In a few short years, Farewill has become the UK’s leading death expert — they write 1 in every 10 wills, were voted UK’s best-rated death experts on Trustpilot, won National Will Writing Firm of the Year in 2019 at the British Wills and Probate awards, and recently won the Hottest Social Innovation at The Europas. They’ve grown over 10x in the past year and have forged partnerships with leading UK financial providers like Legal & General and Aviva. Through partnerships with charities, Farewill customers have pledged over £265 million to support their legacy campaigns.
They have built their user experience and team culture around something so very human, yet something that’s so difficult for many tech companies to capture — empathy. Empathy is core to Farewill’s DNA and it’s their unique differentiator. They understand their job is to provide a uniquely special service to their customers and guide them through exceptionally tough emotional territory. This focus on empathy has brought out the best in Farewill’s customers. Over 80% of their wills customers leave personal notes when writing a will like this one below.

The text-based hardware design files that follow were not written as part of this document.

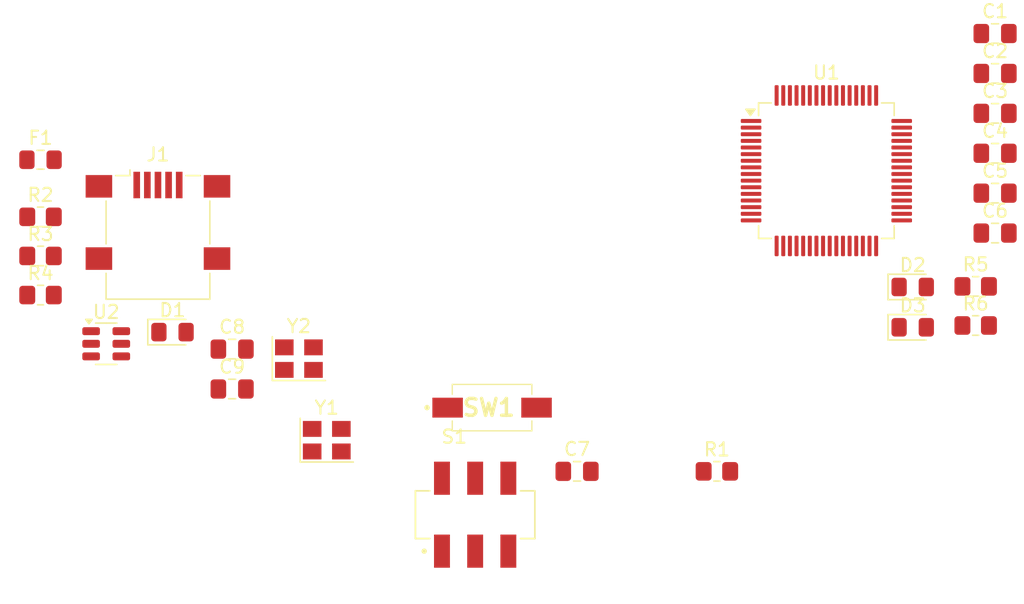
<source format=kicad_pcb>
(kicad_pcb
	(version 20241229)
	(generator "pcbnew")
	(generator_version "9.0")
	(general
		(thickness 1.6)
		(legacy_teardrops no)
	)
	(paper "A4")
	(layers
		(0 "F.Cu" signal)
		(2 "B.Cu" signal)
		(9 "F.Adhes" user "F.Adhesive")
		(11 "B.Adhes" user "B.Adhesive")
		(13 "F.Paste" user)
		(15 "B.Paste" user)
		(5 "F.SilkS" user "F.Silkscreen")
		(7 "B.SilkS" user "B.Silkscreen")
		(1 "F.Mask" user)
		(3 "B.Mask" user)
		(17 "Dwgs.User" user "User.Drawings")
		(19 "Cmts.User" user "User.Comments")
		(21 "Eco1.User" user "User.Eco1")
		(23 "Eco2.User" user "User.Eco2")
		(25 "Edge.Cuts" user)
		(27 "Margin" user)
		(31 "F.CrtYd" user "F.Courtyard")
		(29 "B.CrtYd" user "B.Courtyard")
		(35 "F.Fab" user)
		(33 "B.Fab" user)
		(39 "User.1" user)
		(41 "User.2" user)
		(43 "User.3" user)
		(45 "User.4" user)
	)
	(setup
		(pad_to_mask_clearance 0)
		(allow_soldermask_bridges_in_footprints no)
		(tenting front back)
		(pcbplotparams
			(layerselection 0x00000000_00000000_55555555_5755f5ff)
			(plot_on_all_layers_selection 0x00000000_00000000_00000000_00000000)
			(disableapertmacros no)
			(usegerberextensions no)
			(usegerberattributes yes)
			(usegerberadvancedattributes yes)
			(creategerberjobfile yes)
			(dashed_line_dash_ratio 12.000000)
			(dashed_line_gap_ratio 3.000000)
			(svgprecision 4)
			(plotframeref no)
			(mode 1)
			(useauxorigin no)
			(hpglpennumber 1)
			(hpglpenspeed 20)
			(hpglpendiameter 15.000000)
			(pdf_front_fp_property_popups yes)
			(pdf_back_fp_property_popups yes)
			(pdf_metadata yes)
			(pdf_single_document no)
			(dxfpolygonmode yes)
			(dxfimperialunits yes)
			(dxfusepcbnewfont yes)
			(psnegative no)
			(psa4output no)
			(plot_black_and_white yes)
			(plotinvisibletext no)
			(sketchpadsonfab no)
			(plotpadnumbers no)
			(hidednponfab no)
			(sketchdnponfab yes)
			(crossoutdnponfab yes)
			(subtractmaskfromsilk no)
			(outputformat 1)
			(mirror no)
			(drillshape 1)
			(scaleselection 1)
			(outputdirectory "")
		)
	)
	(net 0 "")
	(net 1 "unconnected-(U1-PC3-Pad11)")
	(net 2 "unconnected-(U1-PC7-Pad38)")
	(net 3 "unconnected-(U1-PA5-Pad21)")
	(net 4 "unconnected-(U1-PB12-Pad33)")
	(net 5 "unconnected-(U1-PB7-Pad59)")
	(net 6 "unconnected-(U1-PB10-Pad29)")
	(net 7 "/RESET")
	(net 8 "unconnected-(U1-PB5-Pad57)")
	(net 9 "unconnected-(U1-VBAT-Pad1)")
	(net 10 "unconnected-(U1-PC11-Pad52)")
	(net 11 "unconnected-(U1-PA13-Pad46)")
	(net 12 "unconnected-(U1-PA6-Pad22)")
	(net 13 "unconnected-(U1-PC15-Pad4)")
	(net 14 "unconnected-(U1-PC14-Pad3)")
	(net 15 "unconnected-(U1-PA15-Pad50)")
	(net 16 "unconnected-(U1-PC13-Pad2)")
	(net 17 "unconnected-(U1-PC1-Pad9)")
	(net 18 "unconnected-(U1-PB2-Pad28)")
	(net 19 "unconnected-(U1-PB14-Pad35)")
	(net 20 "unconnected-(U1-PB1-Pad27)")
	(net 21 "unconnected-(U1-PB6-Pad58)")
	(net 22 "unconnected-(U1-PC8-Pad39)")
	(net 23 "unconnected-(U1-PB11-Pad30)")
	(net 24 "unconnected-(U1-PC5-Pad25)")
	(net 25 "unconnected-(U1-PD2-Pad54)")
	(net 26 "unconnected-(U1-PC2-Pad10)")
	(net 27 "unconnected-(U1-PA2-Pad16)")
	(net 28 "unconnected-(U1-PA14-Pad49)")
	(net 29 "unconnected-(U1-PC4-Pad24)")
	(net 30 "unconnected-(U1-PA1-Pad15)")
	(net 31 "unconnected-(U1-PC12-Pad53)")
	(net 32 "unconnected-(U1-PA3-Pad17)")
	(net 33 "unconnected-(U1-PC10-Pad51)")
	(net 34 "unconnected-(U1-PA0-Pad14)")
	(net 35 "unconnected-(U1-PB0-Pad26)")
	(net 36 "unconnected-(U1-PB3-Pad55)")
	(net 37 "unconnected-(U1-PB4-Pad56)")
	(net 38 "unconnected-(U1-PA7-Pad23)")
	(net 39 "unconnected-(U1-PB15-Pad36)")
	(net 40 "unconnected-(U1-PB9-Pad62)")
	(net 41 "unconnected-(U1-PB8-Pad61)")
	(net 42 "unconnected-(U1-PA8-Pad41)")
	(net 43 "unconnected-(U1-PA9-Pad42)")
	(net 44 "unconnected-(U1-PC0-Pad8)")
	(net 45 "unconnected-(U1-PA10-Pad43)")
	(net 46 "unconnected-(U1-PB13-Pad34)")
	(net 47 "unconnected-(U1-PC6-Pad37)")
	(net 48 "unconnected-(U1-PA4-Pad20)")
	(net 49 "unconnected-(U1-PC9-Pad40)")
	(net 50 "+3V3")
	(net 51 "GND")
	(net 52 "unconnected-(S1-Pad6)")
	(net 53 "unconnected-(S1-Pad5)")
	(net 54 "unconnected-(S1-Pad4)")
	(net 55 "Net-(R1-Pad2)")
	(net 56 "/BOOT")
	(net 57 "unconnected-(Y1-Pad3)")
	(net 58 "unconnected-(Y1-Pad4)")
	(net 59 "unconnected-(Y1-Pad1)")
	(net 60 "unconnected-(Y1-Pad2)")
	(net 61 "/OSC_OUT")
	(net 62 "/OSC_IN")
	(net 63 "Net-(D1-A)")
	(net 64 "Net-(J1-VBUS)")
	(net 65 "Vusb")
	(net 66 "unconnected-(J1-ID-Pad4)")
	(net 67 "unconnected-(J1-Shield-Pad6)")
	(net 68 "/D+")
	(net 69 "unconnected-(J1-Shield-Pad6)_1")
	(net 70 "/D-")
	(net 71 "unconnected-(J1-Shield-Pad6)_2")
	(net 72 "unconnected-(J1-Shield-Pad6)_3")
	(net 73 "/USB_CONN_D-")
	(net 74 "/USB_CONN_D+")
	(net 75 "/USB_D-")
	(net 76 "/USB_D+")
	(net 77 "Net-(D2-A)")
	(net 78 "Net-(D3-A)")
	(net 79 "/USER_LED")
	(footprint "SW_uP_Boot:SW_JS202011SCQN" (layer "F.Cu") (at 99.2825 103.77))
	(footprint "SW_uP_Reset:SW_uP_Reset" (layer "F.Cu") (at 100.5575 95.695))
	(footprint "Capacitor_SMD:C_0805_2012Metric_Pad1.18x1.45mm_HandSolder" (layer "F.Cu") (at 138.4625 79.52))
	(footprint "Connector_USB:USB_Mini-B_Lumberg_2486_01_Horizontal" (layer "F.Cu") (at 75.38 81.605))
	(footprint "Capacitor_SMD:C_0805_2012Metric_Pad1.18x1.45mm_HandSolder" (layer "F.Cu") (at 138.4625 67.48))
	(footprint "Package_TO_SOT_SMD:SOT-23-6" (layer "F.Cu") (at 71.48 90.88))
	(footprint "Capacitor_SMD:C_0805_2012Metric_Pad1.18x1.45mm_HandSolder" (layer "F.Cu") (at 138.4625 76.51))
	(footprint "Capacitor_SMD:C_0805_2012Metric_Pad1.18x1.45mm_HandSolder" (layer "F.Cu") (at 138.4625 70.49))
	(footprint "Resistor_SMD:R_0805_2012Metric_Pad1.20x1.40mm_HandSolder" (layer "F.Cu") (at 137 89.5))
	(footprint "Resistor_SMD:R_0805_2012Metric_Pad1.20x1.40mm_HandSolder" (layer "F.Cu") (at 66.53 84.255))
	(footprint "Crystal:Crystal_SMD_Abracon_ABM8G-4Pin_3.2x2.5mm" (layer "F.Cu") (at 86 92))
	(footprint "LED_SMD:LED_0805_2012Metric_Pad1.15x1.40mm_HandSolder" (layer "F.Cu") (at 132.255 89.635))
	(footprint "LED_SMD:LED_0805_2012Metric_Pad1.15x1.40mm_HandSolder" (layer "F.Cu") (at 132.255 86.595))
	(footprint "Resistor_SMD:R_0805_2012Metric_Pad1.20x1.40mm_HandSolder" (layer "F.Cu") (at 66.53 87.205))
	(footprint "Capacitor_SMD:C_0805_2012Metric_Pad1.18x1.45mm_HandSolder" (layer "F.Cu") (at 138.4625 73.5))
	(footprint "Capacitor_SMD:C_0805_2012Metric_Pad1.18x1.45mm_HandSolder" (layer "F.Cu") (at 138.4625 82.53))
	(footprint "Resistor_SMD:R_0805_2012Metric_Pad1.20x1.40mm_HandSolder" (layer "F.Cu") (at 117.5 100.5))
	(footprint "Capacitor_SMD:C_0805_2012Metric_Pad1.18x1.45mm_HandSolder" (layer "F.Cu") (at 80.97 91.28))
	(footprint "Fuse:Fuse_0805_2012Metric_Pad1.15x1.40mm_HandSolder" (layer "F.Cu") (at 66.53 77))
	(footprint "Capacitor_SMD:C_0805_2012Metric_Pad1.18x1.45mm_HandSolder" (layer "F.Cu") (at 106.9625 100.5))
	(footprint "Package_QFP:LQFP-64_10x10mm_P0.5mm" (layer "F.Cu") (at 125.75 77.825))
	(footprint "Crystal:Crystal_SMD_Abracon_ABM8G-4Pin_3.2x2.5mm" (layer "F.Cu") (at 88.1 98.15))
	(footprint "Capacitor_SMD:C_0805_2012Metric_Pad1.18x1.45mm_HandSolder" (layer "F.Cu") (at 80.97 94.29))
	(footprint "Resistor_SMD:R_0805_2012Metric_Pad1.20x1.40mm_HandSolder" (layer "F.Cu") (at 137 86.55))
	(footprint "Resistor_SMD:R_0805_2012Metric_Pad1.20x1.40mm_HandSolder" (layer "F.Cu") (at 66.53 81.305))
	(footprint "LED_SMD:LED_0805_2012Metric_Pad1.15x1.40mm_HandSolder" (layer "F.Cu") (at 76.475 90))
	(embedded_fonts no)
)

</source>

Farewill’s success stems largely from their ability to construct a team that deeply cares about the mission of creating a simple, fast, and fair way to deal with death. The team that Co-Founder Dan Garrett has constructed harkens back to the legendary football teams like Manchester United in the 1990s, stacked across the board with highly talented, capable players who would all be stars in their own right on any other team. Farewill’s total football approach has enabled them to build a culture that combines the best of an analytical, data-driven company with a very human touch that allows them to serve consumers in a way that their incumbents cannot.
Dan has a great background to build a category-defining, brand-led company. He’s a polymath who has managed to tie together his experiences — which started with a Masters in Engineering from Oxford and a Double Masters in Design from the RCA to designing cars for McLaren, publishing papers on surface mathematics, creating fashion work displayed in MoMa, the V&A, and the Design Museum to spending countless hours learning how to write wills and direct funerals. Most importantly, he has an unmatched passion to serve customers at one of the most emotionally jarring times of their lives and build a team of people whose empathy can match the life events facing their customers.
We are proud to partner with Dan, the entire Farewill team, and a stellar group of investors on their £20M fundraise today — Highland Europe, Augmentum FinTech, Keen Venture Partners, Kindred Capital, Saatchinvest, dmg ventures, JamJar, Tiny.vc, and the Founders of Transferwise and Zoopla, amongst others — to give everyone a better way to deal with death.